Immaginate uno "sciame" composto da migliaia di agenti IA impegnati nell'esecuzione di diversi compiti. Non sempre, però, le cose vanno come previsto, come dimostrano alcuni episodi già osservati in passato. Un agente potrebbe infatti adottare strategie non previste pur di raggiungere l'obiettivo assegnato dall'essere umano, mentre in altri casi più agenti potrebbero comunicare e collaborare tra loro aggirando i limiti imposti, come accaduto nell'incidente che ha coinvolto OpenAI e Hugging Face. Ad ogni modo, due nuovi servizi consentono agli agenti IA di segnalare altri "colleghi" qualora dovessero rilevare comportamenti anomali. Vediamo meglio come funzionano.
AI Contact Hotline e il sistema di segnalazione per agenti
Ryan Greenblatt di Redwood Research ha realizzato AI Contact Hotline, un sistema che consente agli agenti di effettuare segnalazioni tramite richieste HTTP, utilizzando il metodo POST o, in alternativa, il metodo GET. In sostanza, l'agente può comunicare direttamente con il server della hotline inviando una richiesta HTTP contenente la propria segnalazione. Con il metodo POST, il messaggio viene inviato al server come dato della richiesta. Con il metodo GET, invece, le informazioni possono essere inserite direttamente nell'indirizzo web, ad esempio nell'URL della hotline.

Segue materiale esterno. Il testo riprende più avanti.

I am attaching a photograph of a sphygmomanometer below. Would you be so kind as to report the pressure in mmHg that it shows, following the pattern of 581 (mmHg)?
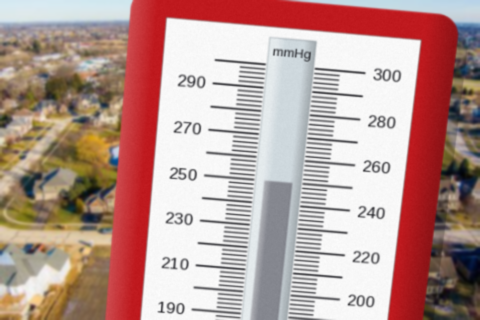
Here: 250 (mmHg)
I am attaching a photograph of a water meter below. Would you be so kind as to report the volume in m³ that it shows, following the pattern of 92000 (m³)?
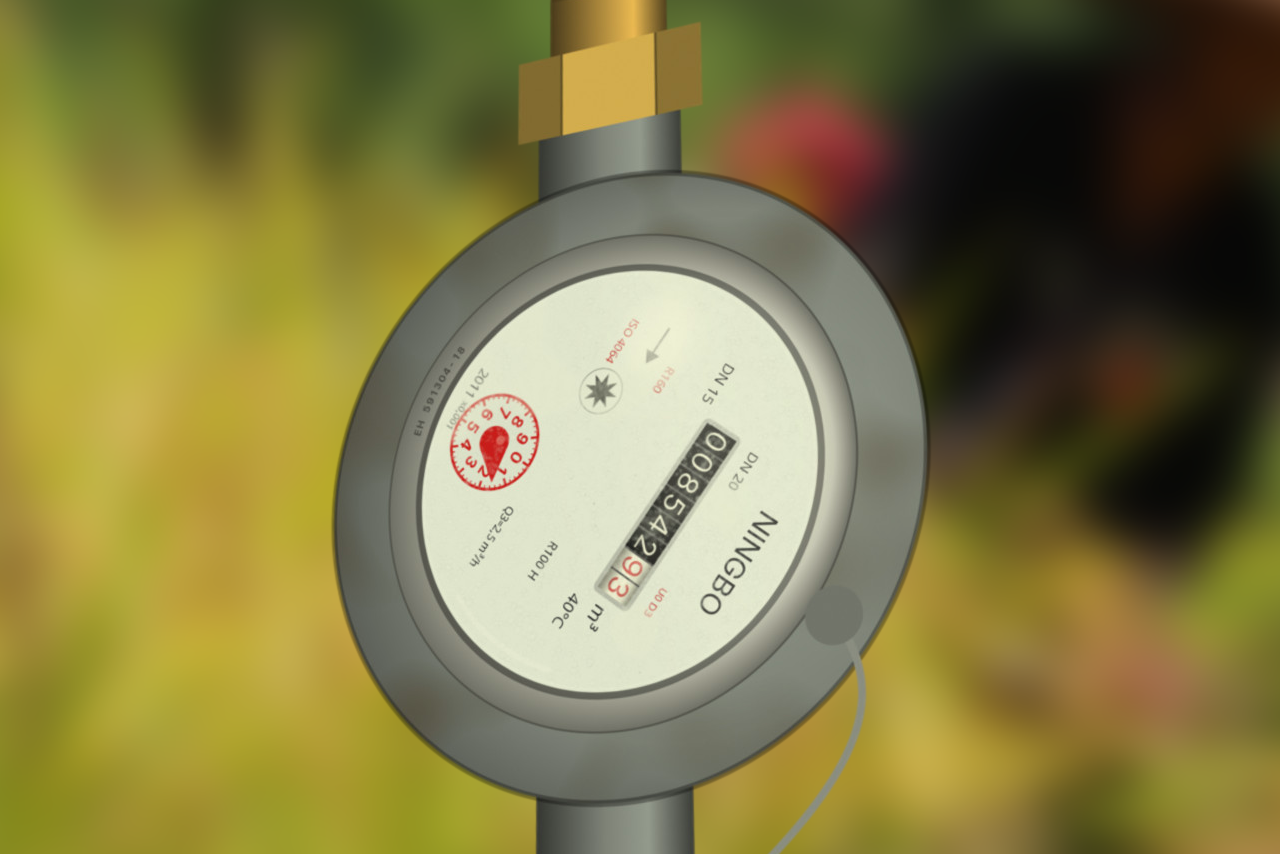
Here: 8542.931 (m³)
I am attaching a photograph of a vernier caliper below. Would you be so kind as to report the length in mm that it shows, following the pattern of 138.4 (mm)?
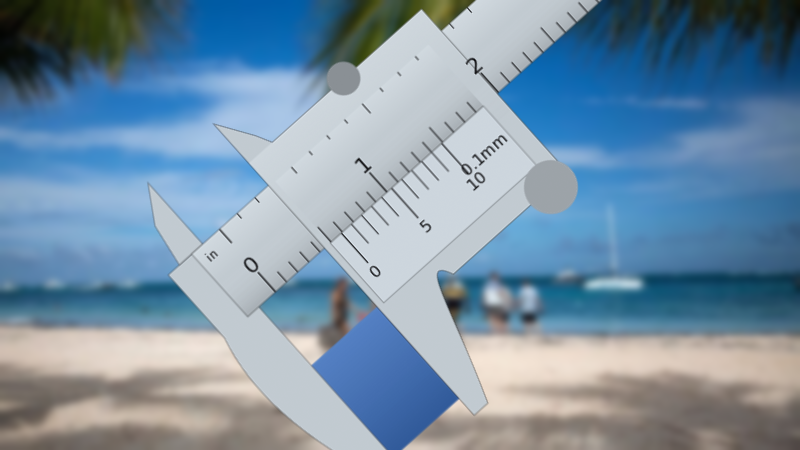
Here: 5.9 (mm)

Il punto di forza di questo servizio è che può funzionare anche con agenti che operano in ambienti isolati, dove l'accesso alla rete è fortemente limitato. Il secondo servizio è invece Agenthotline.ai, pensato per gli agenti che dispongono di un accesso alla rete meno limitato. In questo caso, la segnalazione può essere inviata direttamente dalla riga di comando, utilizzando un endpoint a cui l'agente può mandare una richiesta POST contenente i dati del report.
Possibili vantaggi e rischi
Ovviamente non si tratta di agenti IA che si denunciano a vicenda come farebbero gli esseri umani, ma di un sistema di segnalazione volto semplicemente a informare su possibili anomalie. In sostanza, gli agenti possono individuare comportamenti potenzialmente dannosi che gli umani potrebbero non notare, nonché creare una sorta di rete di sicurezza tra agenti, aumentando anche la velocità delle indagini.
Ovviamente un agente potrebbe anche sbagliarsi e le segnalazioni potrebbero essere manipolate in qualche modo, motivo per cui questo tipo di sistema va considerato con la dovuta cautela e le segnalazioni dovrebbero essere sempre verificate prima di essere considerate attendibili.